[Start of section]

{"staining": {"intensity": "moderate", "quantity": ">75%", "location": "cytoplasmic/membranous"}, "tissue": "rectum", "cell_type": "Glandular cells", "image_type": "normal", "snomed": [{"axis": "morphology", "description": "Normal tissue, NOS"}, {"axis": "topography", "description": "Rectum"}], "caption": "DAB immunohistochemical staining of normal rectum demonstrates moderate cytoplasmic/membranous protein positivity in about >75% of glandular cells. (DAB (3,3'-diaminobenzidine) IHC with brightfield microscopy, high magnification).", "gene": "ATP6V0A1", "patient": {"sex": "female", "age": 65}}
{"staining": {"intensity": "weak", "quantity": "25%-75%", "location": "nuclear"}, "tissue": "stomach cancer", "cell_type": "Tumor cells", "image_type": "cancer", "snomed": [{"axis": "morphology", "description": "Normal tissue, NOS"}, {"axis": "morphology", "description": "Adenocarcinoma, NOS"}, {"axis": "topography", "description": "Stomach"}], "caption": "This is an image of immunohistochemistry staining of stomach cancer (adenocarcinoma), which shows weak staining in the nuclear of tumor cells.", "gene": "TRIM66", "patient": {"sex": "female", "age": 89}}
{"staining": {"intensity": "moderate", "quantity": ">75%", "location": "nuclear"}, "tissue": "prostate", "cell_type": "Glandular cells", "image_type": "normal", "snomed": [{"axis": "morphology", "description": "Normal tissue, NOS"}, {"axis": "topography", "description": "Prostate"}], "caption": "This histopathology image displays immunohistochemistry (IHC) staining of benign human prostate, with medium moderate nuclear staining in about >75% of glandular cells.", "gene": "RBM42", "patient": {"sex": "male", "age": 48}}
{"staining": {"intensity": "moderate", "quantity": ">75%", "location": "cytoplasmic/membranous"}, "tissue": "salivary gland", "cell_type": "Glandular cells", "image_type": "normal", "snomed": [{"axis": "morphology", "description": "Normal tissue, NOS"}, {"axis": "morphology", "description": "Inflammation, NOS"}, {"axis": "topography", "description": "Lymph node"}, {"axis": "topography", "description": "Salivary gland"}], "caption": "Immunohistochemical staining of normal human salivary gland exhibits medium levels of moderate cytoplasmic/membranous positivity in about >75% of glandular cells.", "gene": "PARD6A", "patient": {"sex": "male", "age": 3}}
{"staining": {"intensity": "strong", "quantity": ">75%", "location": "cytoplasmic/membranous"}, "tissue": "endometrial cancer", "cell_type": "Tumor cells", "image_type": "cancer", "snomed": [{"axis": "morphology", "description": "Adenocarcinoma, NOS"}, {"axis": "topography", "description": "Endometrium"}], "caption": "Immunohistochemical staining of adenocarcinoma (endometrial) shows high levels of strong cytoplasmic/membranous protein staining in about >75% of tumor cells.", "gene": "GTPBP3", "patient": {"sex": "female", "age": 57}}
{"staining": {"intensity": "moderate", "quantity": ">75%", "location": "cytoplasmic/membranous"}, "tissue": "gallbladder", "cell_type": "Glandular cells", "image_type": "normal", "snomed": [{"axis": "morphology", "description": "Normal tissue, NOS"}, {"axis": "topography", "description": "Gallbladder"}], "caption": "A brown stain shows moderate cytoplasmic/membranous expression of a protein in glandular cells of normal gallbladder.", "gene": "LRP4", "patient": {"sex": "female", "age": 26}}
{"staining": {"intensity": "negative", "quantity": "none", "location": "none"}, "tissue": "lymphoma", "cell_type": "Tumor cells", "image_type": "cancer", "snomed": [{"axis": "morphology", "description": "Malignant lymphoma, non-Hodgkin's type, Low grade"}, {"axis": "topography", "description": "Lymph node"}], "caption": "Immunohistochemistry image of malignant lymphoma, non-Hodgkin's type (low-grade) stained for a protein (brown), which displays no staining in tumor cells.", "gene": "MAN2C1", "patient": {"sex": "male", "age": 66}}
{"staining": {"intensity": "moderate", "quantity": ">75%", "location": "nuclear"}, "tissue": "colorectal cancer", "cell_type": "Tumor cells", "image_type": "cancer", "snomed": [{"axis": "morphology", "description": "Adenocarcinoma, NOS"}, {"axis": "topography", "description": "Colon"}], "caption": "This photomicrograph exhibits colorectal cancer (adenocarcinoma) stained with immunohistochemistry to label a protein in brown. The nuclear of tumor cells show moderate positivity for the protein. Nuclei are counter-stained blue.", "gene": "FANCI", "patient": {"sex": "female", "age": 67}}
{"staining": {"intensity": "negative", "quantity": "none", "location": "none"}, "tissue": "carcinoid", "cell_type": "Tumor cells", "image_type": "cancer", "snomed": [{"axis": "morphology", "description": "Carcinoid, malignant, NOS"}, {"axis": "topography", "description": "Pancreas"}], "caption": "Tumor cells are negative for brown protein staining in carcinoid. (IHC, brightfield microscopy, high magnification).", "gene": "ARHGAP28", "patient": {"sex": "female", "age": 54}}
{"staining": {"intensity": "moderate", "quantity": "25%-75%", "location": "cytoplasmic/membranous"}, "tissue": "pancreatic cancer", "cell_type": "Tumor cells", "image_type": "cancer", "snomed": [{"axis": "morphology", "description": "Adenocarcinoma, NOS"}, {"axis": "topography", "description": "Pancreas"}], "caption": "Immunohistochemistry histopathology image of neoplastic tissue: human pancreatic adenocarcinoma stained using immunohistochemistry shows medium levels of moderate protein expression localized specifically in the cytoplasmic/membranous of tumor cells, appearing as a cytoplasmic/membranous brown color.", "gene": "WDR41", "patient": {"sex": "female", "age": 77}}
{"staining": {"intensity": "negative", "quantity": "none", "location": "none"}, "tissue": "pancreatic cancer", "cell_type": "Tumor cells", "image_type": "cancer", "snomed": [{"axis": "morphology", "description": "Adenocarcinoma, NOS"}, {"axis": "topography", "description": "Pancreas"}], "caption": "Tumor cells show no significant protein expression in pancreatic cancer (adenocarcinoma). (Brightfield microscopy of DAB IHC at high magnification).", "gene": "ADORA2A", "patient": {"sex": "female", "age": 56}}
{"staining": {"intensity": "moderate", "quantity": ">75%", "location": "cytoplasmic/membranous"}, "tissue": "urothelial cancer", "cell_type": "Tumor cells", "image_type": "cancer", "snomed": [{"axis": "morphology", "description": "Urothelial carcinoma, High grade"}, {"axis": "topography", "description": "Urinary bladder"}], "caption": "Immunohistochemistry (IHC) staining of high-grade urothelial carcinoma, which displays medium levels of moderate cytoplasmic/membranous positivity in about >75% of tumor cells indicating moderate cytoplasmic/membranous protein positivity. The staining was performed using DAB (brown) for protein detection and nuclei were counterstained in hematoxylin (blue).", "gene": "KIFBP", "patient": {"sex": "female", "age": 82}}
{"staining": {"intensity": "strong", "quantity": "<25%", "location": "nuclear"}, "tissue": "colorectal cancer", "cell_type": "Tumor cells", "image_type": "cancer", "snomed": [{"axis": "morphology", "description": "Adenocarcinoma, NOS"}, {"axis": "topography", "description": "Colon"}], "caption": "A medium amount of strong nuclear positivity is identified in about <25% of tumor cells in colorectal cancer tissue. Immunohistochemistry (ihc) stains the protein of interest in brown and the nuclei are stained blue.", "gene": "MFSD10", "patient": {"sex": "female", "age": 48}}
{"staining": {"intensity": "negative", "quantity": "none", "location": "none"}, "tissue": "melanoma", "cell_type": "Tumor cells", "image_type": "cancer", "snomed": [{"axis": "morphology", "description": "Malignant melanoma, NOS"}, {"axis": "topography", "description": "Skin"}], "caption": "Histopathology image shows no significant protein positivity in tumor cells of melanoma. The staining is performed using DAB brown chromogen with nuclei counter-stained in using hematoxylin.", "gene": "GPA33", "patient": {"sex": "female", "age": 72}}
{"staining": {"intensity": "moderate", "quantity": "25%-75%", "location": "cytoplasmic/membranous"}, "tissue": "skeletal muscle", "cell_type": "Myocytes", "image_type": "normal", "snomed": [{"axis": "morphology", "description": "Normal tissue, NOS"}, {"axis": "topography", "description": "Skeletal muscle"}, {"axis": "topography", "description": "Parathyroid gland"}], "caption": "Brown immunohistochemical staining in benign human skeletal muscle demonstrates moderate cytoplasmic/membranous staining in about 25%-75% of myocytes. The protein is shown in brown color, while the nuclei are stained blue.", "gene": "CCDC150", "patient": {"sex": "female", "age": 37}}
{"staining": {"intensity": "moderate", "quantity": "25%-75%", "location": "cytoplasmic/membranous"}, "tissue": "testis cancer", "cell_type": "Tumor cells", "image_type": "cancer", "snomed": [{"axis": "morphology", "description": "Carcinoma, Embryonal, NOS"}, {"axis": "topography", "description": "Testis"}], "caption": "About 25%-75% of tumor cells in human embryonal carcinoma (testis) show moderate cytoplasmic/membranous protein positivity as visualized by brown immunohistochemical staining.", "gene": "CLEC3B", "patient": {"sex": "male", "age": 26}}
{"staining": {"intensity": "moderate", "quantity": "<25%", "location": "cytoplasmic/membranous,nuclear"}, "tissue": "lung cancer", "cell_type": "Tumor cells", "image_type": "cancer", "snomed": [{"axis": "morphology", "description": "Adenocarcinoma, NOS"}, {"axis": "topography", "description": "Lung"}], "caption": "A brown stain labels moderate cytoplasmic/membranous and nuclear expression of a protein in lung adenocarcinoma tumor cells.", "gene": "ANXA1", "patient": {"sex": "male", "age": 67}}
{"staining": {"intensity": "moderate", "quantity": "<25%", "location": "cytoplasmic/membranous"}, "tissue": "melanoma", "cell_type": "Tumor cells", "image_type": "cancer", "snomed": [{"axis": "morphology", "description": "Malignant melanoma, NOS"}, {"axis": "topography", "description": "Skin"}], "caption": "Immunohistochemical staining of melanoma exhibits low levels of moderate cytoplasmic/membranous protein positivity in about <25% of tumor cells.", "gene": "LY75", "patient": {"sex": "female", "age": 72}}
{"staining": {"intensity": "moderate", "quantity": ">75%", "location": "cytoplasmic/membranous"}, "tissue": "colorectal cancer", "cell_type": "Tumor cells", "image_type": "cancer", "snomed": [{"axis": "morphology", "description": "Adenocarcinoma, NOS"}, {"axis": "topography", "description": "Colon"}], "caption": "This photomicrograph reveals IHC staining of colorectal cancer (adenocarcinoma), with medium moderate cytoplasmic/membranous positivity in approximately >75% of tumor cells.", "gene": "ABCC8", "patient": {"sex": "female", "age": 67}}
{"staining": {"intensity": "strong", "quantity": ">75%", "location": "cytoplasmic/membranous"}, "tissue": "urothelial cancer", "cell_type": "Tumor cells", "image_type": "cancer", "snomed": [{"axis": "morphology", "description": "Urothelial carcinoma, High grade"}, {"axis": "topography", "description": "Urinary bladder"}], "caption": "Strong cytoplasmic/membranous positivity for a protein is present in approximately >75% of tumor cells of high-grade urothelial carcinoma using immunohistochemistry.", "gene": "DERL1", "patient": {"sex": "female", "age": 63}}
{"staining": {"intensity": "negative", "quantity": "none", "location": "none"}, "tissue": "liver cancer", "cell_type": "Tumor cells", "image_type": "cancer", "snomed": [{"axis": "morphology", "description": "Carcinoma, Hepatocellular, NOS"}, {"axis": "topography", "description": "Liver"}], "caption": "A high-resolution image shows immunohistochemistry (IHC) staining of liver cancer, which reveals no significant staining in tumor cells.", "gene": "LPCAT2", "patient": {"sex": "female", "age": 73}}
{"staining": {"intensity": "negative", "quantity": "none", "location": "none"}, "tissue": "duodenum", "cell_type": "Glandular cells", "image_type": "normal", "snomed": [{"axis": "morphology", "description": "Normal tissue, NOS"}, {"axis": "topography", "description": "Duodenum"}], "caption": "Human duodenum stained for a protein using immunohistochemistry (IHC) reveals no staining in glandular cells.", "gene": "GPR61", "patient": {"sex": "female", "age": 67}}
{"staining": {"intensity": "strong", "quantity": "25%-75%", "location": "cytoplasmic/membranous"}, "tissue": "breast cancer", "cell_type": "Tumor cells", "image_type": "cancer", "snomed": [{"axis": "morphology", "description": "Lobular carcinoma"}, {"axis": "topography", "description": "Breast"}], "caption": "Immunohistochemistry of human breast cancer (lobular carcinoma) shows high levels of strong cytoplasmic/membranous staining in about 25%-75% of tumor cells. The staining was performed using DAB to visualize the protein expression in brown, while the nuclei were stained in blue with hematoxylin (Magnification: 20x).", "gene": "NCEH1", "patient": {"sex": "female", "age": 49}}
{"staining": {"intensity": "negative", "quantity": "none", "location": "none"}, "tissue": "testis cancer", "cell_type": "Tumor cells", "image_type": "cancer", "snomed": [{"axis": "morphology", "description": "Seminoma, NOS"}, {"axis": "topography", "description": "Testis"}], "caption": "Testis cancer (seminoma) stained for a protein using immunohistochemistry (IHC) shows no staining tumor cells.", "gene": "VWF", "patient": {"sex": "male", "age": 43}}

[End of section]

» **Problem requirements**:
Find the lines in the records above that hold the word "benign", and give only how many there are.

» **Expected answer**:
2